_Task to complete_. Give back, exactly and with nothing added, the lines that run from the one containing "Rendered at 1500 by 1125 pixels." to the final line below.
─── Data for this task ───
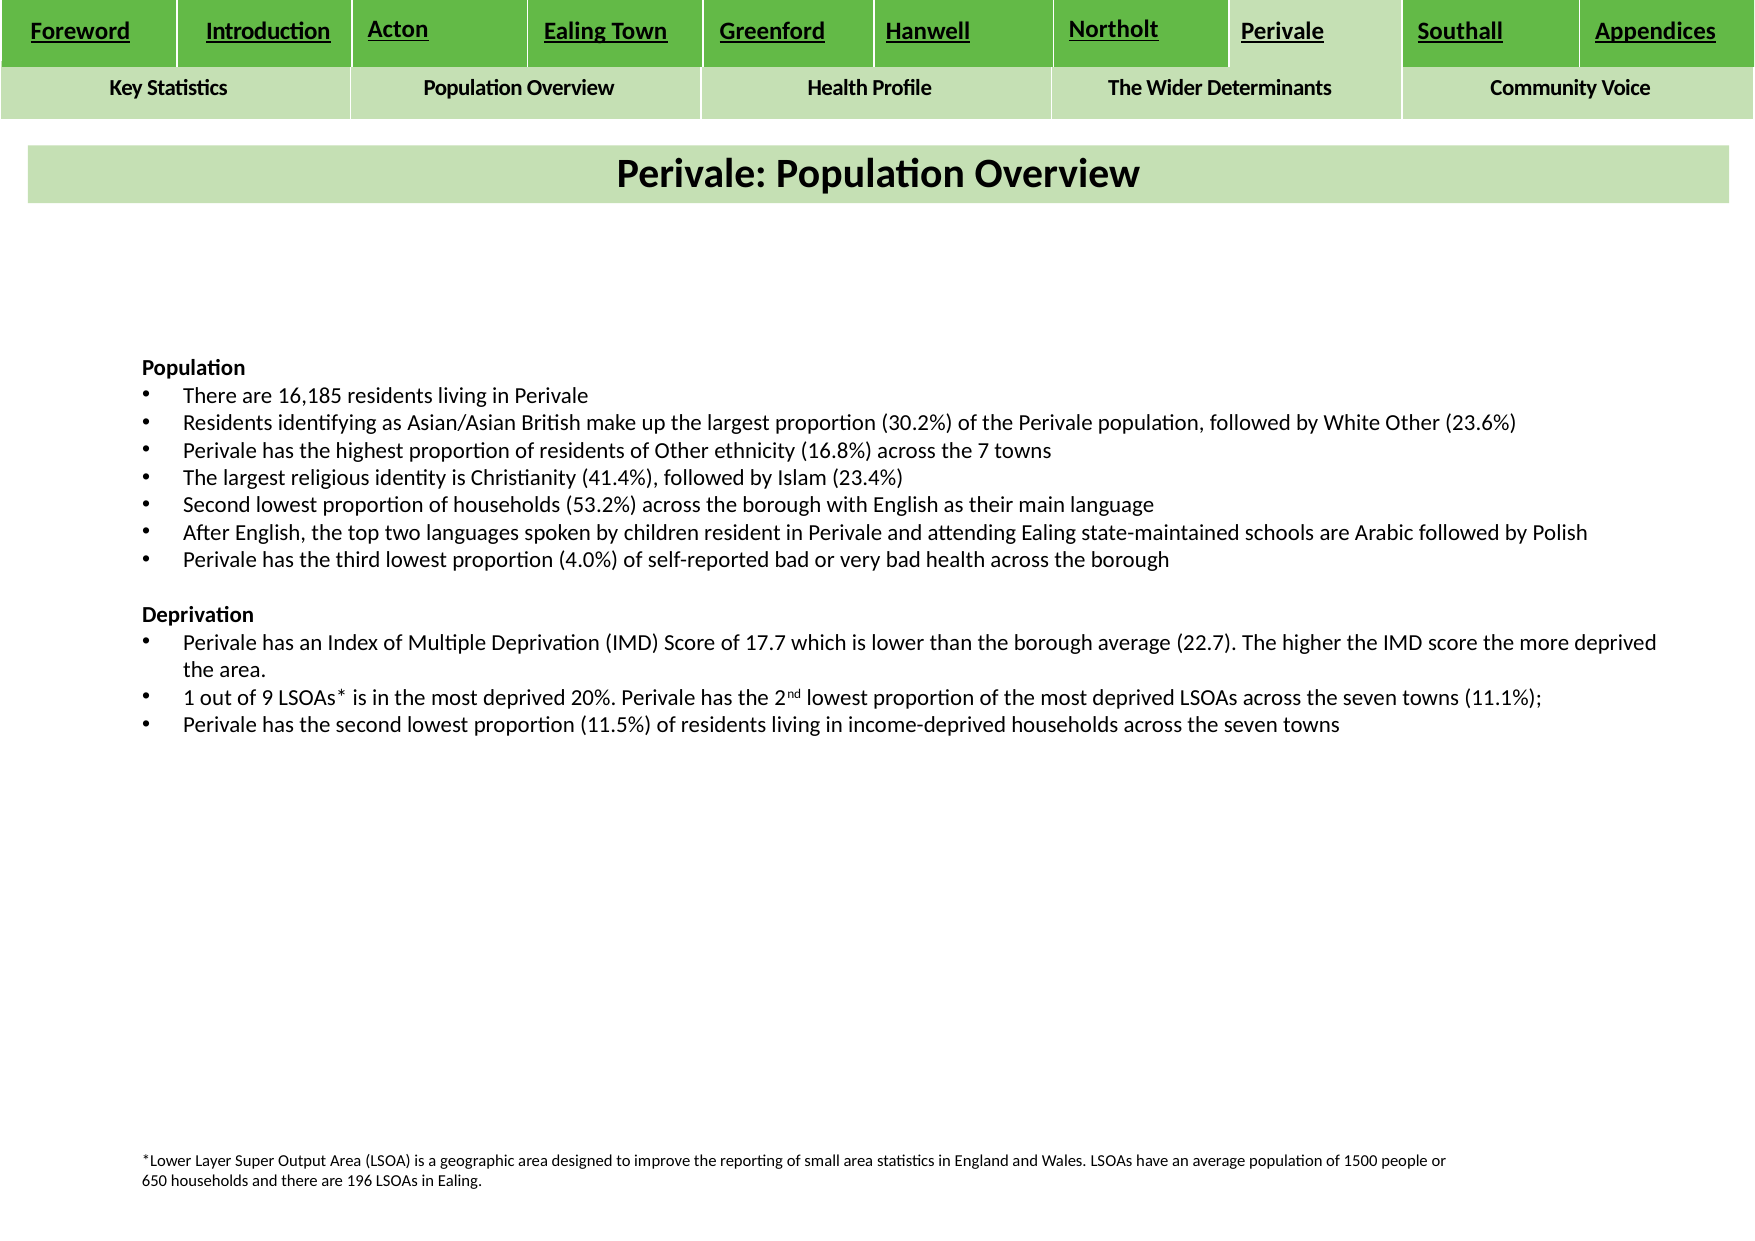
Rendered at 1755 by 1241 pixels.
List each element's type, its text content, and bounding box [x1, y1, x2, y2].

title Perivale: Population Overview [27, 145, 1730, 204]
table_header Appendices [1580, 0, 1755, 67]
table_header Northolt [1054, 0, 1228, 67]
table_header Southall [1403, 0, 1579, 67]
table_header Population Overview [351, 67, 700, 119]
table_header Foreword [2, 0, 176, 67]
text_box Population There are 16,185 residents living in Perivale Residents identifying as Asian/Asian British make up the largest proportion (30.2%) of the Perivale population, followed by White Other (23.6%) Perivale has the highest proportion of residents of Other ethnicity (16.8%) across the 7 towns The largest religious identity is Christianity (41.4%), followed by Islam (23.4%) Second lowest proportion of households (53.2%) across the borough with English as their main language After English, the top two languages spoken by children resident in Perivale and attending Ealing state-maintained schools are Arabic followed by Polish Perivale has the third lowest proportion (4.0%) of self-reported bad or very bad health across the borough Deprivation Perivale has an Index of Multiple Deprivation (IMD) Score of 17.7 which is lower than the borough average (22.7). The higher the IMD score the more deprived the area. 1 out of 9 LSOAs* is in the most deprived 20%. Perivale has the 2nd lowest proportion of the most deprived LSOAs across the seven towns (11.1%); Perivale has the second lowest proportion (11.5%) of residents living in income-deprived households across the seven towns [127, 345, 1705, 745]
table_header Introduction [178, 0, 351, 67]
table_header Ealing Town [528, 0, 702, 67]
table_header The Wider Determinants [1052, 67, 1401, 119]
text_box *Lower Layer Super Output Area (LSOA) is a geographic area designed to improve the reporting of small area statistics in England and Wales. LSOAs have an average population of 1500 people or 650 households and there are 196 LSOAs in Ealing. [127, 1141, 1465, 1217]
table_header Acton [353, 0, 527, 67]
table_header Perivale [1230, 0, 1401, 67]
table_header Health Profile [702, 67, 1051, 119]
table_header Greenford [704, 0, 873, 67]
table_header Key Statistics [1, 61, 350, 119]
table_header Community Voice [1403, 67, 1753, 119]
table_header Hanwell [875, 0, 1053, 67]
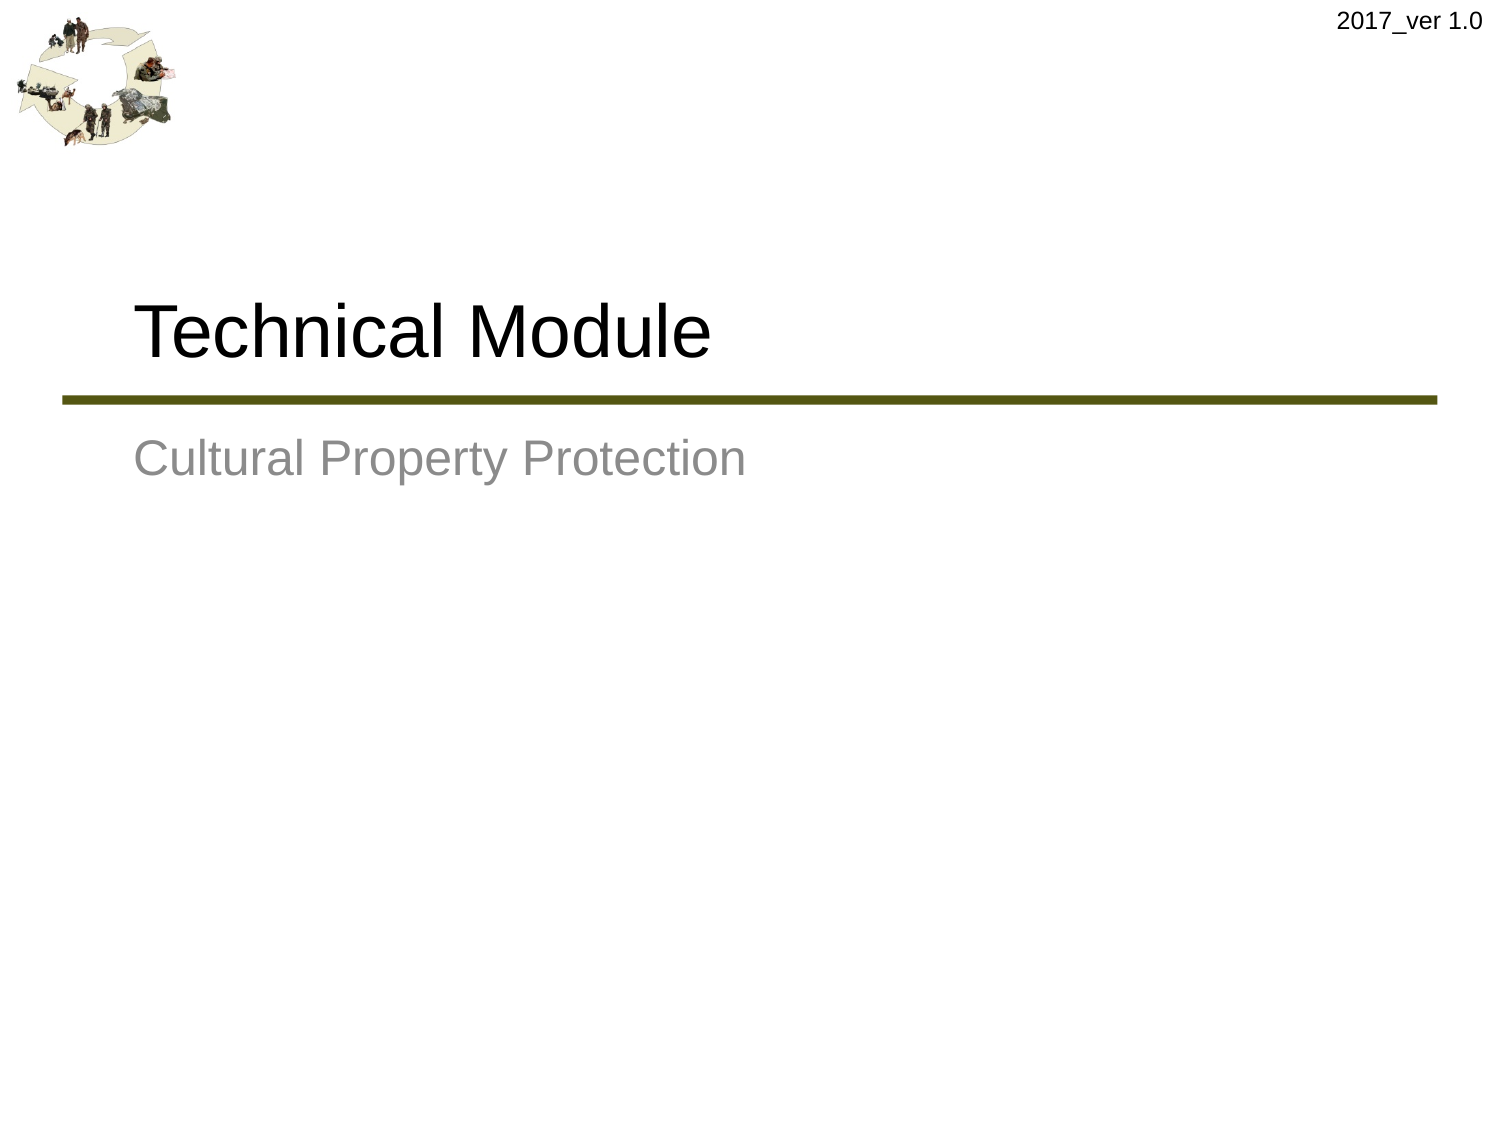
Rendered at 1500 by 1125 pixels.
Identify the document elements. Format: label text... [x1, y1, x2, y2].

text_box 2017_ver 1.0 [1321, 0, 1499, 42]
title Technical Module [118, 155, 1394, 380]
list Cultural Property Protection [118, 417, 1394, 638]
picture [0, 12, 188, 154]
───
_Response to the exercise_.
Rendered at 1500 by 1125 pixels.
Identify the document elements. Format: label text... [x1, y1, x2, y2].

text_box 2017_ver 1.0 [1321, 0, 1499, 42]
title Technical Module [118, 155, 1394, 380]
list Cultural Property Protection [118, 417, 1394, 638]
picture [0, 12, 188, 154]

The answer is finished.